As the uneasy truce settles over Gaza, attention has turned to the reported recriminations by Hamas loyalists against Fatah supporters in Gaza. Fatah is accused of conspiring with Israel to bring down Hamas.
“I have heard from friends who are with Fatah that Hamas told them to stay at home,” said Salah Sakka, 62, director of a U.S.-based aid organization in Gaza.
Hatim Al-Ghoul, 26, said he fears a strong Hamas backlash against Fatah in Gaza because “Hamas thinks Abu Mazen,” the nickname of Palestinian president and Fatah party leader Mahmoud Abbas, “agreed with Israel to make the war in Gaza.”
Yousri Al-Ghoul, 28, scoffed at his younger brother as he described the recent arrest and suspected execution of a neighbor by Hamas. “Hamas doesn’t care about Fatah now,” he said. “Many people from Al-Aqsa Brigade (Fatah’s paramilitary wing) fought alongside Hamas in this war, and they died as martyrs.”
Yousri Al-Ghoul serves the Hamas government in the Ministry of Culture, one of the few to escape Israeli bombing. “Most of the people who have been arrested were already in jail before the war,” he said. “They escaped when Israel blew up Sariyah prison, and now they are being arrested again.”
Despite the cease-fire, and the human misery enveloping Gaza, neither side in the conflict appears ready to cede fully.
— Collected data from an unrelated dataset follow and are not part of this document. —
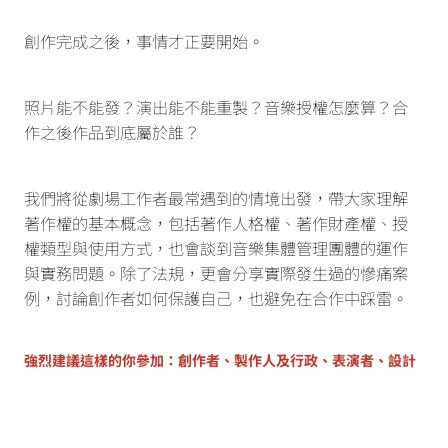
創作完成之後，事情才正要開始。
照片能不能發？演出能不能重製？音樂授權怎麼算？合
作之後作品到底屬於誰？
我們將從劇場工作者最常遇到的情境出發，帶大家理解
著作權的基本概念，包括著作人格權、著作財產權、授
權類型與使用方式，也會談到音樂集體管理團體的運作
與實務問題。除了法規，更會分享實際發生過的慘痛案
例，討論創作者如何保護自己，也避免在合作中踩雷。
強烈建議這樣的你參加：創作者、製作人及行政、表演者、設計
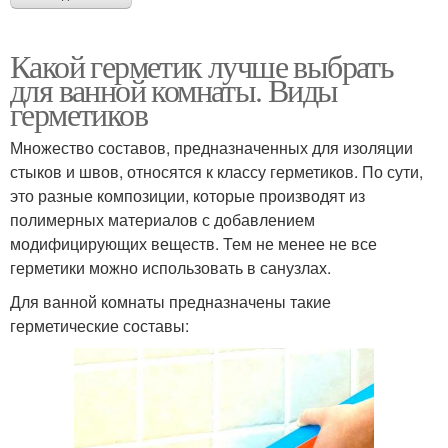
Какой герметик лучше выбрать
для ванной комнаты. Виды
герметиков
Множество составов, предназначенных для изоляции
стыков и швов, относятся к классу герметиков. По сути,
это разные композиции, которые производят из
полимерных материалов с добавлением
модифицирующих веществ. Тем не менее не все
герметики можно использовать в санузлах.
Для ванной комнаты предназначены такие
герметические составы:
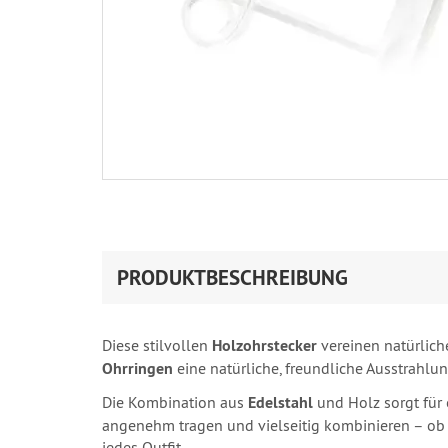
PRODUKTBESCHREIBUNG
Diese stilvollen
Holzohrstecker
vereinen natürliche
Ohrringen
eine natürliche, freundliche Ausstrahlun
Die Kombination aus
Edelstahl
und Holz sorgt für 
angenehm tragen und vielseitig kombinieren – ob s
jedes Outfit.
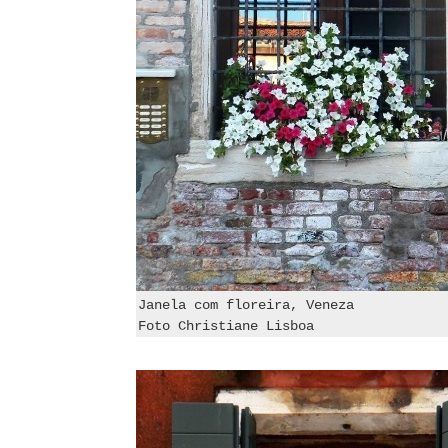
Janela com floreira, Veneza
Foto Christiane Lisboa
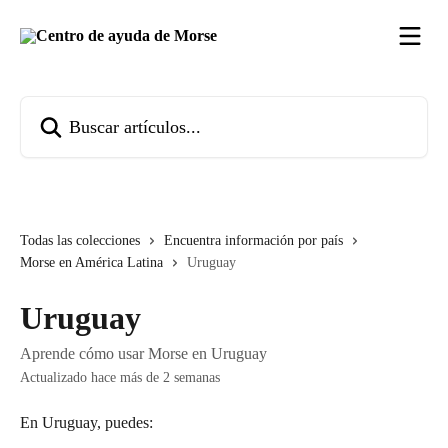
Ir al contenido principal
Buscar artículos...
Todas las colecciones
Encuentra información por país
Morse en América Latina
Uruguay
Uruguay
Aprende cómo usar Morse en Uruguay
Actualizado hace más de 2 semanas
En Uruguay, puedes:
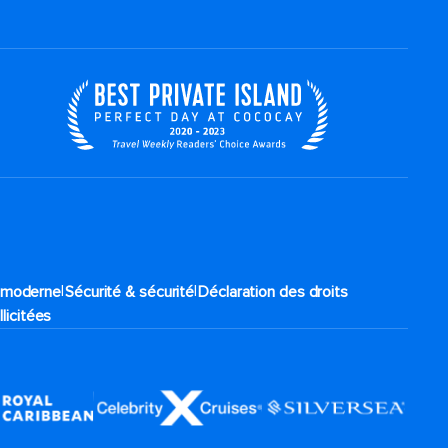
|
|
e moderne
Sécurité & sécurité
Déclaration des droits
llicitées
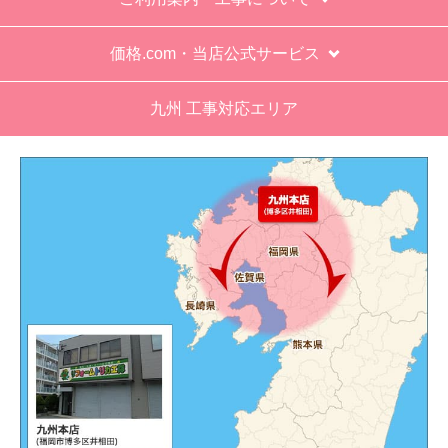
価格.com・当店公式サービス
九州 工事対応エリア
On Sunday, at the mass funeral held for the 29 members of the Samounis clan, a rocket whooshed overhead toward Israel from behind the cemetery as the family began unloading its dead, shrouded in white bodybags.
Subhi Samouni rested on a tomb, exhaustion and sorrow written across his weathered face.
“It would be better to be dead like them than to see this,” he said.
(Elliott D. Woods is reporting from Gaza on a grant from the Pulitzer Center on Crisis Reporting.)